No caso de Pontes, a relação dele com Lula no período da viagem ao espaço foi amistosa, mas protocolar. Já o ex-presidente foi criticado por usar eleitoralmente a ida do primeiro brasileiro para a órbita terrestre, o que custou ao país US$ 10 milhões (R$ 52 milhões hoje) e queixas da comunidade científica.

Janaina tem dito que a empreitada foi uma jogada de marketing do petista para abafar a crise do mensalão e ganhar popularidade. Na época, Pontes foi condecorado pelo governo, que lhe deu status de herói nacional, e chegou a ser descrito como garoto-propaganda. O ex-astronauta afirmou, em um texto sete anos mais tarde, que houve tentativa de distorcer "a imagem positiva da missão espacial como arma para atacar" Lula e que "o tempo, para os bem informados, já provou que tudo isso é pura calúnia".

A ida para o PSB também já foi explicada por Pontes: "Minha filiação não tem absolutamente nada a ver com a ideologia socialista ou comunista. Aliás, pouca gente sabe a diferença entre comunismo e socialismo e como o socialismo se encaixa entre o capitalismo e o comunismo", escreveu em seu site.

O ex-ministro sempre disse ter aceitado um convite de Eduardo Campos (1965-2014), que ele conheceu quando o pessebista era ministro da Ciência e Tecnologia e conduzia as tratativas para sua viagem sideral. Além disso, afirmou que buscava um partido sem escândalos de corrupção.

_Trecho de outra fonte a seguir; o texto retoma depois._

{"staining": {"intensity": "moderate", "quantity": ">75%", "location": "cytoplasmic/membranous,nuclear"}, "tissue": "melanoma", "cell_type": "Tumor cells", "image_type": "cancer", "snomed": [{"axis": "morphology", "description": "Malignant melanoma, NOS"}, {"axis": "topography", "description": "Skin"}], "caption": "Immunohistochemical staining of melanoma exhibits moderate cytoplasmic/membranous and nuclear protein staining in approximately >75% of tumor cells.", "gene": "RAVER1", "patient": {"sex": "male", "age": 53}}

Na filiação seguinte, em 2018, Pontes rumou à direita e entrou no PSL, que abrigava Bolsonaro. Foi cotado para vice do então presidenciável, mas acabou participando do pleito como suplente de Major Olímpio (PSL), eleito à época senador por São Paulo e morto devido à Covid-19 em 2021.

Bolsonaristas reclamam da pouca ênfase do ex-astronauta a bandeiras ideológicas do presidente, mas mantêm o apoio devido à bênção de Bolsonaro. O candidato a senador disse à Folha, dias atrás, que prefere falar de propostas a atacar oponentes. Procurado novamente, não se manifestou.

Janaina, que se declara independente e faz campanha isolada e sem recursos, critica o que considera despreparo de Pontes e pede que os eleitores avaliem a competência dos candidatos para a função.

Professora de direito celebrizada pelo impeachment de Dilma Rousseff (PT), Janaina recebeu mais de 2 milhões de votos em 2018, a maior votação obtida em eleições ao Legislativo na história do país. De acordo com líderes bolsonaristas, a crítica que associa Pontes à esquerda não ecoa na militância, mas sua falta de combatividade é vista de forma negativa.